An entire community is waiting and watching… watching our progress in maternity care in a rural region of Haiti. Our founder, Jean Elade Eloi, writes to us from Haiti. He watched a community coming together, gathering and celebrating their newest addition!
For the last 12 months I’ve been hearing stories about pregnant women coming to give birth at our Zorangé clinic. The stories are always interesting and we have been blessed with great results. Usually the expecting mothers are carried by men on a makeshift stretcher, or sometimes on a motorcycle, and some of them have had the strength to just walk here. They’ve come as far as 10 miles to give birth here because they believe they can get basic medical attention at our clinic.
Last night (on August 18), it was just past eight in the evening and I was climbing the few remaining mountains to get to our place in Bigot, Zorangé. I noticed that the community was really still awake (yes 8pm is pretty late, given that the people are up by 4 or 5am every day) and there were more lights on than usual at our properties. The clinic seemed to be totally lit and I was just wondering silently why? Then, as I pulled into the dorm I looked over and started to count people at the clinic – more than 40 outside alone. They had just witnessed another expecting mom deliver a child.

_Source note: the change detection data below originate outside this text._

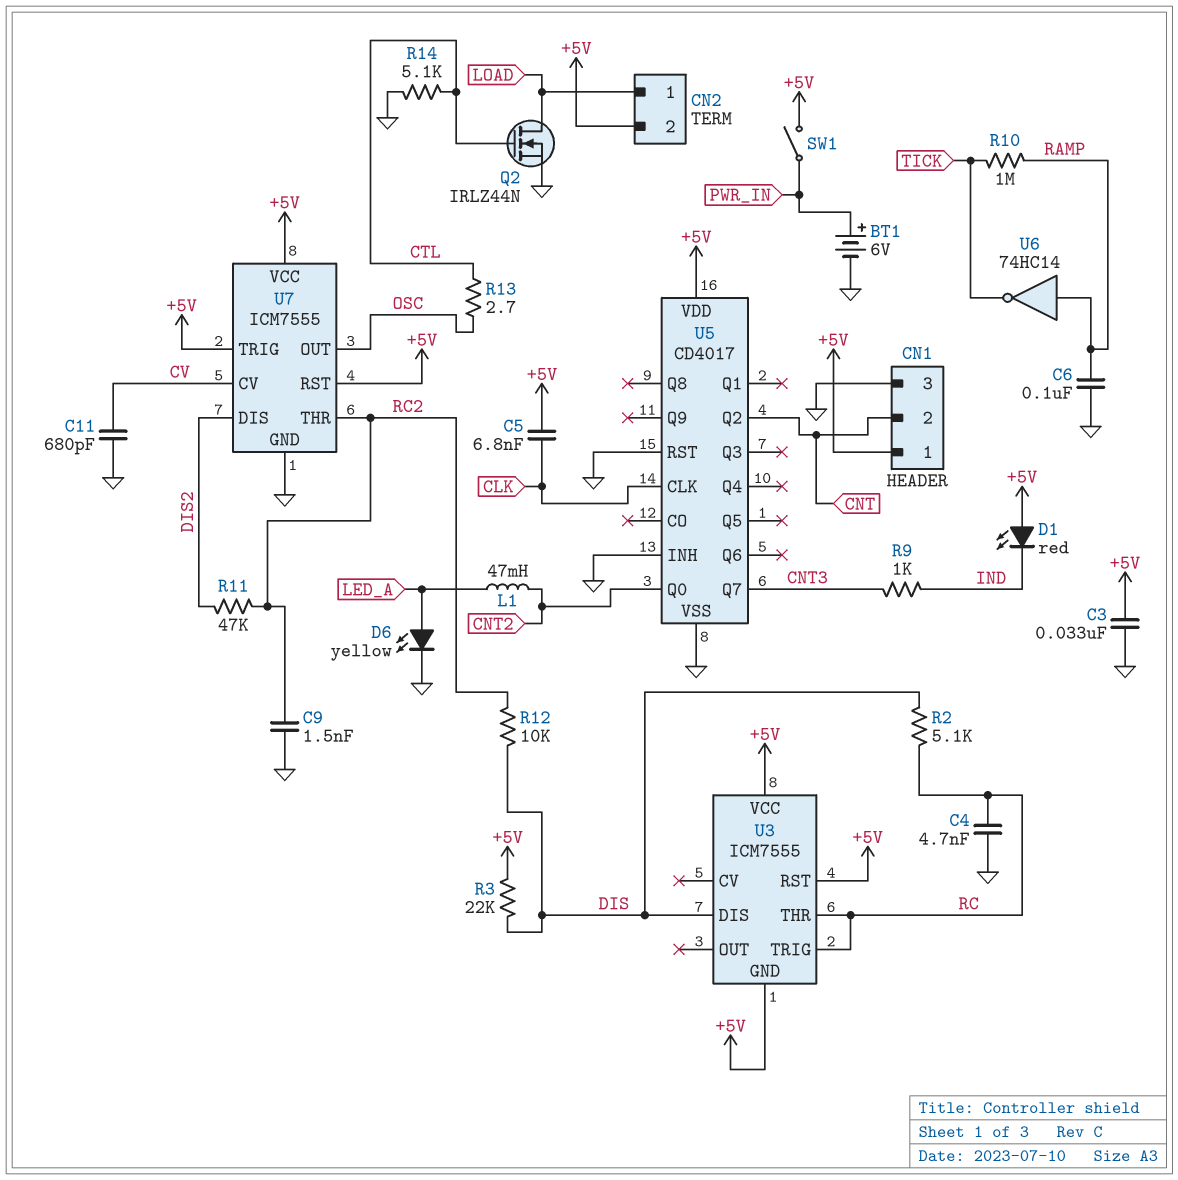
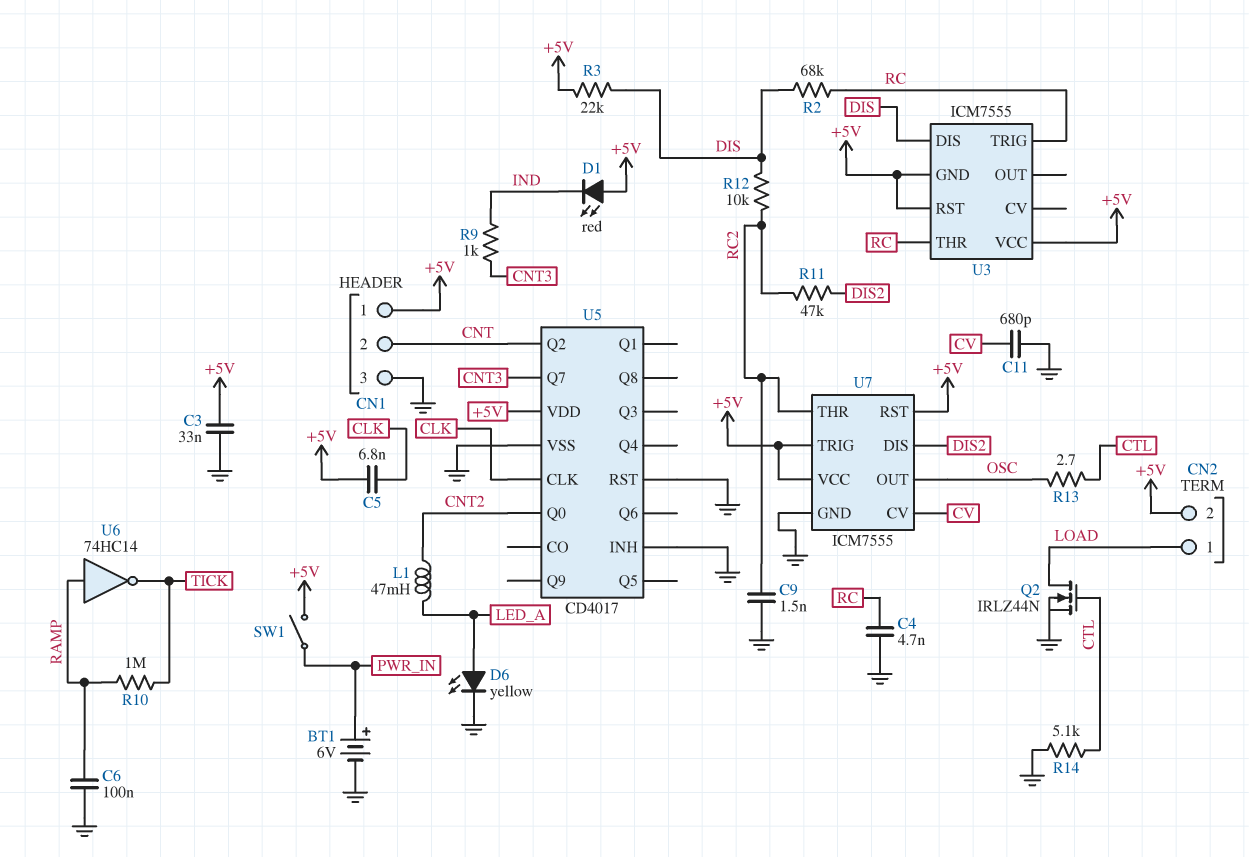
R2: 5.1k (DIS, RC) -> 68k (DIS, RC)

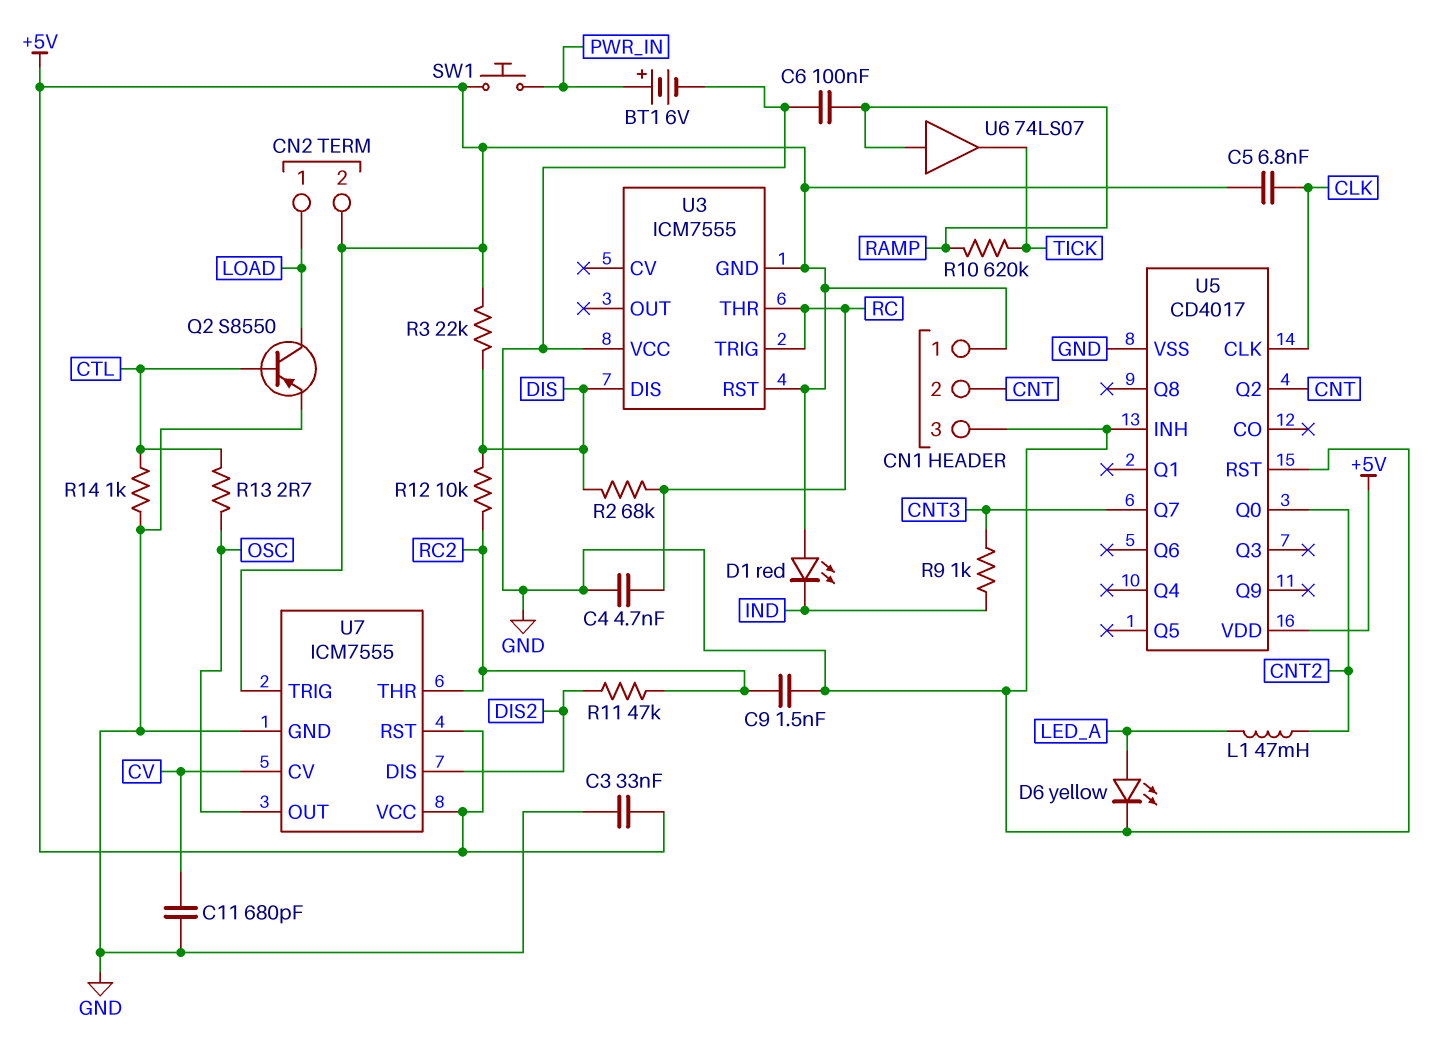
Q2: NMOS IRLZ44N (G CTL, D LOAD, S GND) -> PNP S8550 (B CTL, C LOAD, E GND)
R10: 1M (RAMP, TICK) -> 620k (RAMP, TICK)
R14: 5.1k (CTL, GND) -> 1k (CTL, GND)
SW1: switch (+5V, PWR_IN) -> button (+5V, PWR_IN)
U3 pin VCC: +5V -> GND
U6: NOT 74HC14 (in RAMP, out TICK) -> buffer 74LS07 (in RAMP, out TICK)

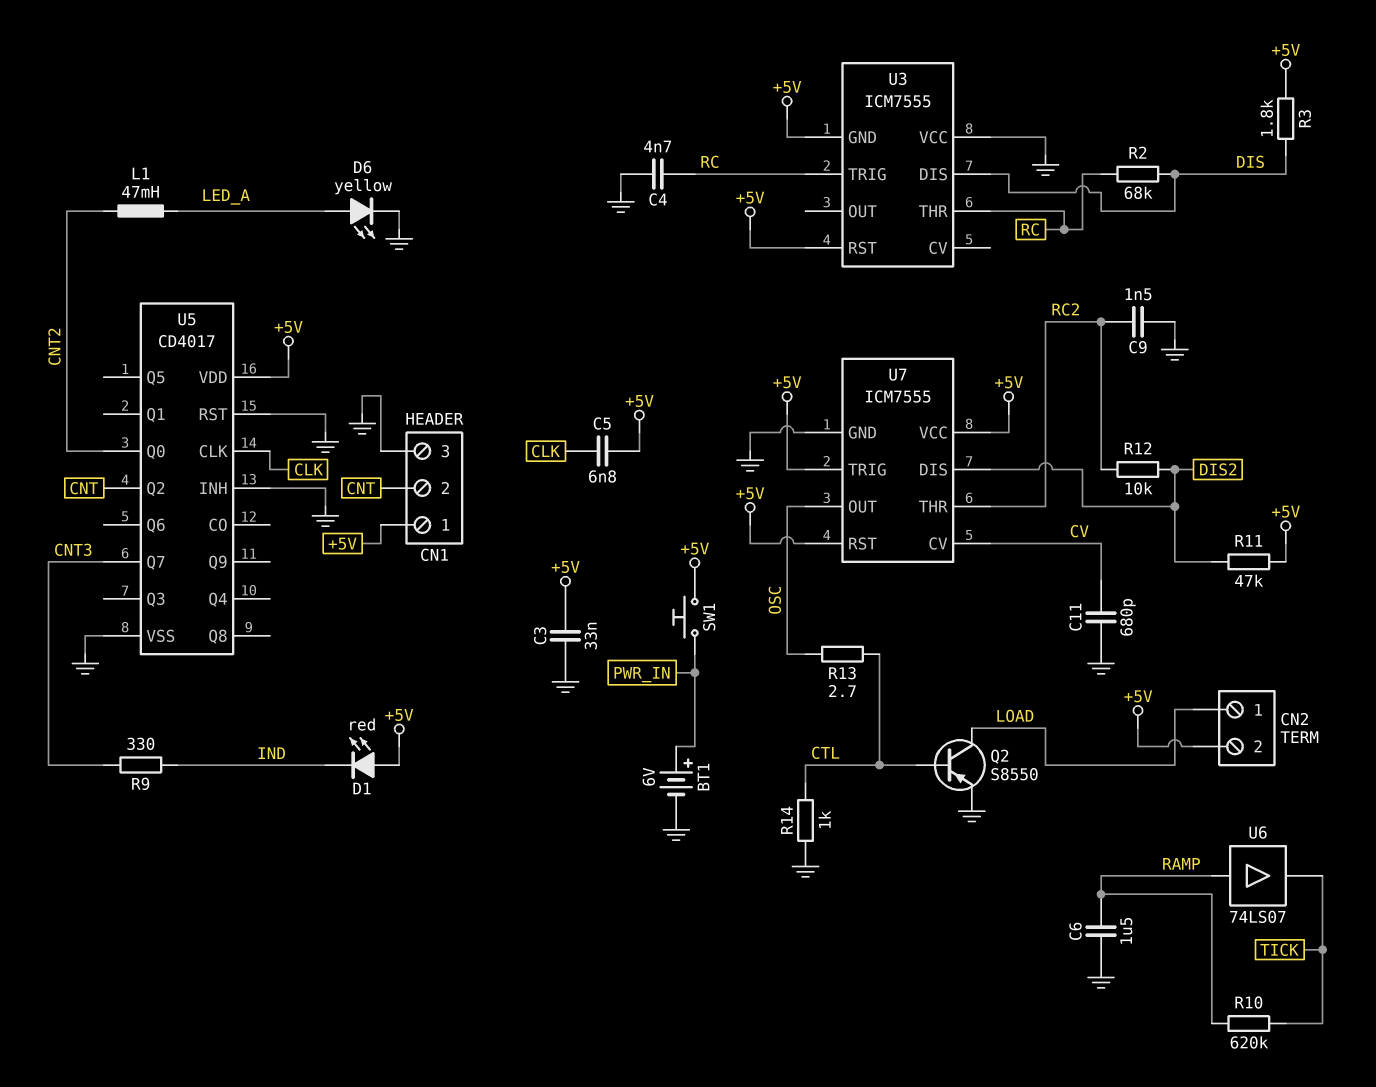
C6: 100nF (GND, RAMP) -> 1.5uF (GND, RAMP)
R3: 22k (+5V, DIS) -> 1.8k (+5V, DIS)
R9: 1k (CNT3, IND) -> 330 (CNT3, IND)
R11: 47k (DIS2, RC2) -> 47k (+5V, DIS2)
R12: 10k (DIS, RC2) -> 10k (DIS2, RC2)

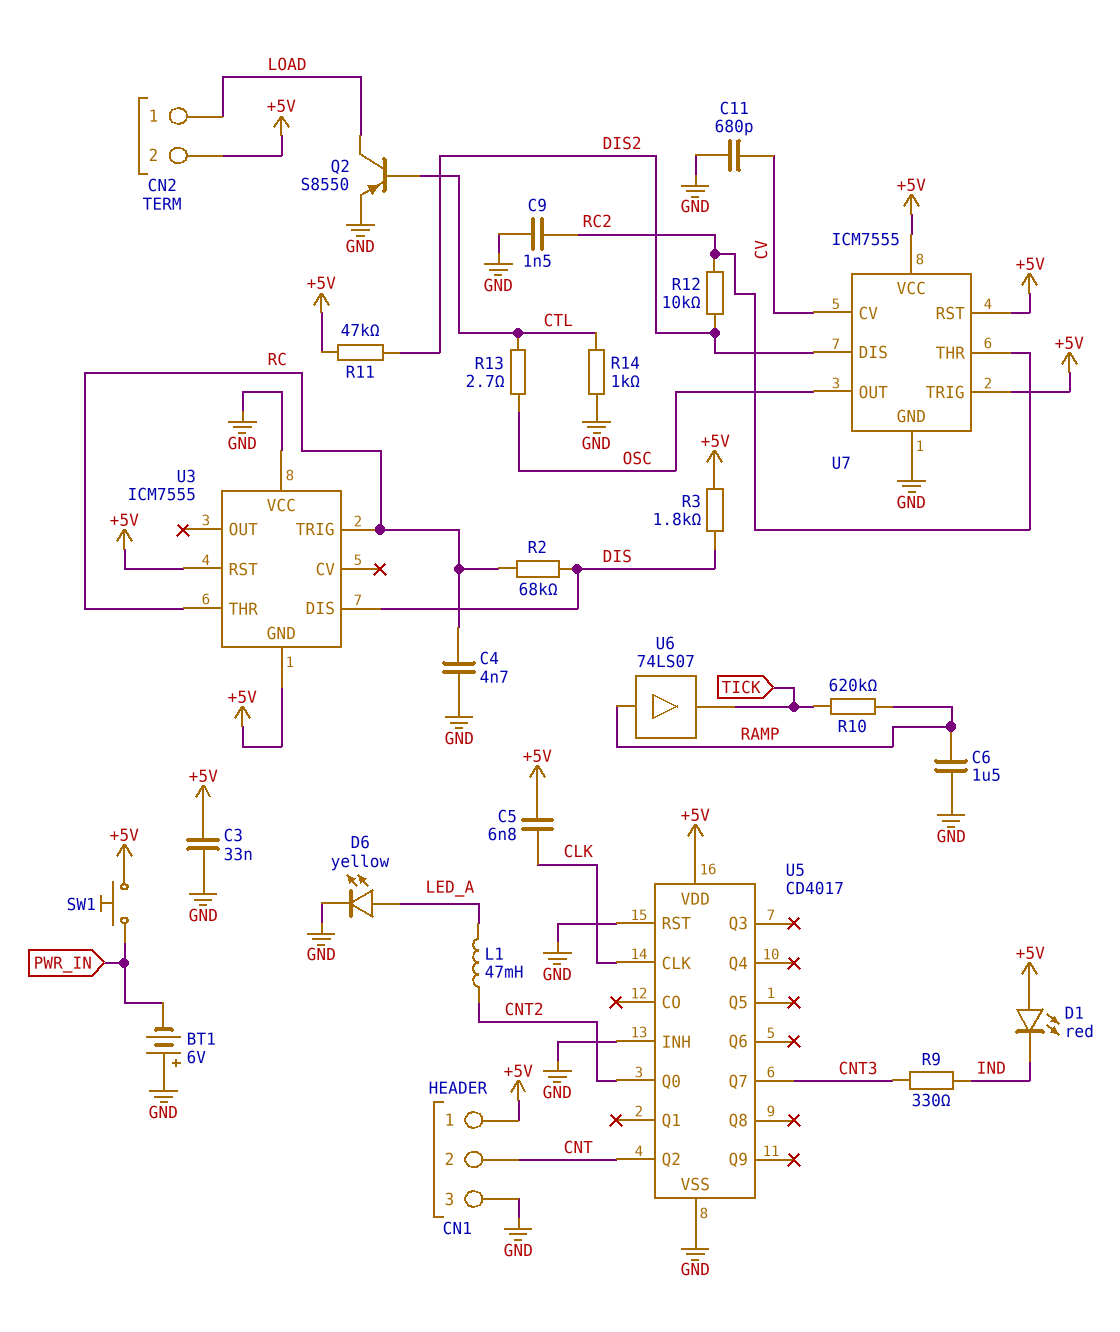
BT1: 6V (plus PWR_IN, minus GND) -> 6V (plus GND, minus PWR_IN)

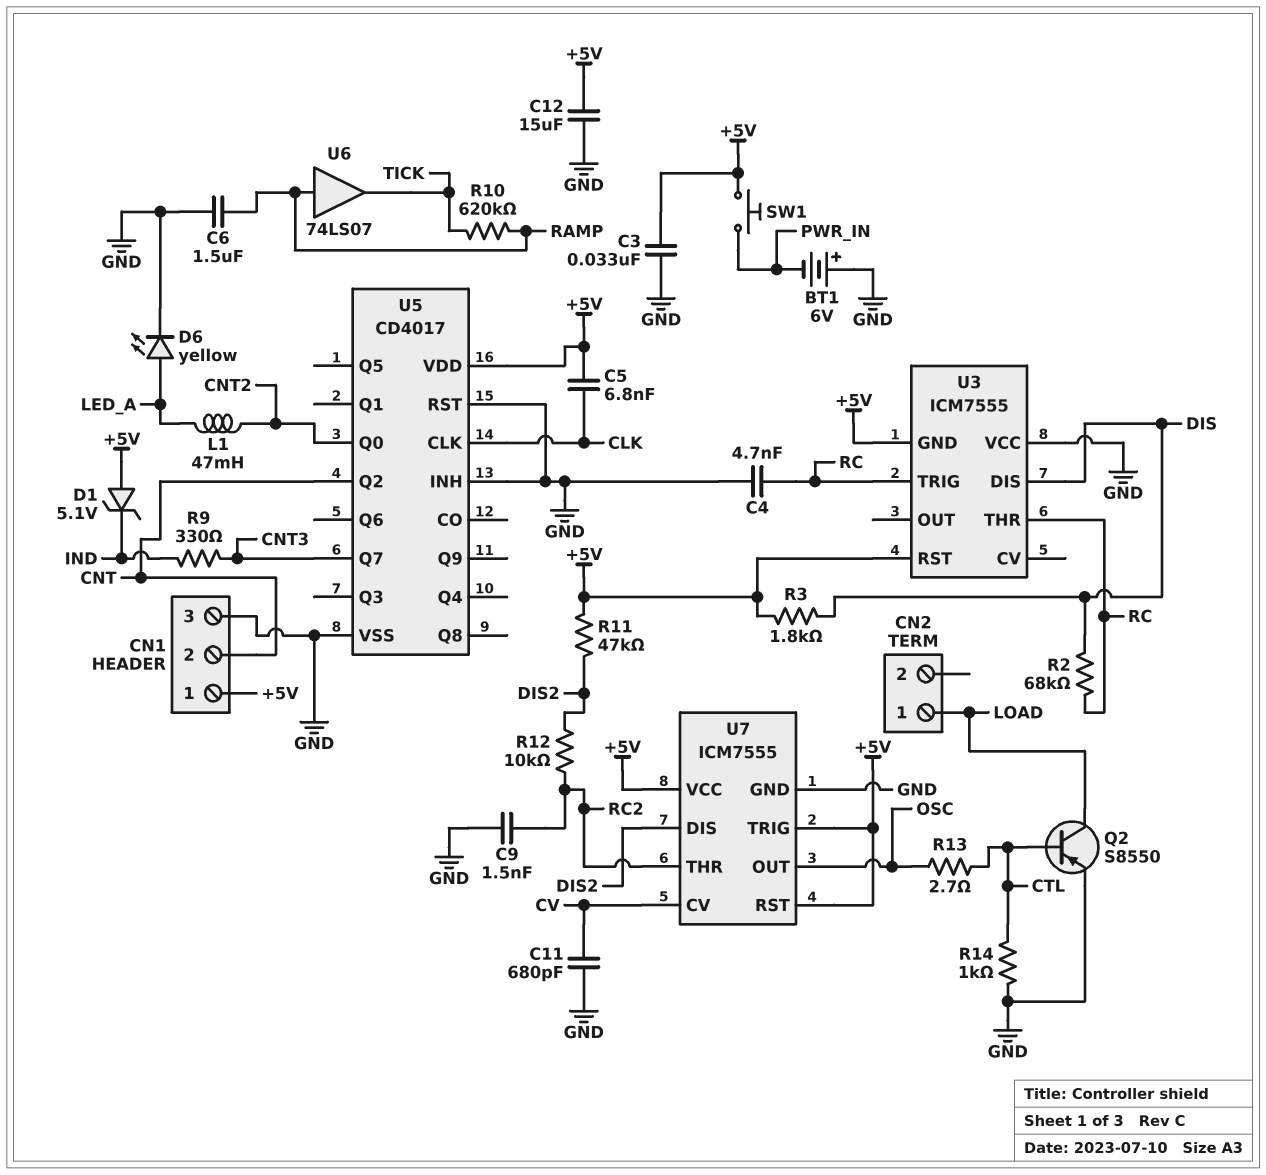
C12: none -> 15uF (+5V, GND)
CN2 pin 2: +5V -> none
D1: LED red (A +5V, K IND) -> zener 5.1V (A +5V, K IND)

Why is this so eventful? You have to be here and to live here to understand this phenomenon. The newest clinic is more than 5 miles away in Gandou and another one is 11 miles away in Bainet. Since we’ve had our first medical doctor here for only a little more than 12 months, our medical staff has helped catch babies just about every month.
The people come because they hear the commotion, they hear the screams of the moms in labor. Some of them are family members, some neighbors and friends who have helped to carry the mother to our clinic. And as they walk past houses along the way, the group picks up more and more people just in case they need help.
I parked the car and I ran into the clinic. A small generator is making noise in the background. Obed is providing security at the clinic because the people want to see what’s going on. I saw the new mom (19 years old) laying peacefully in bed and Dr. Edmond who had just traveled from Port au Prince the same day (coming from one of our nurses’s weddings – Myrlande) drenched in sweat and, of course, smiling. In the next room, the baby was being cleaned and dressed by one of the traditional birth attendants – yes, smiling.
This was my first experience seeing all the people that accompany the expecting mothers that come to our clinic believing that we can serve them and respect them. Awesome stuff and awesome people!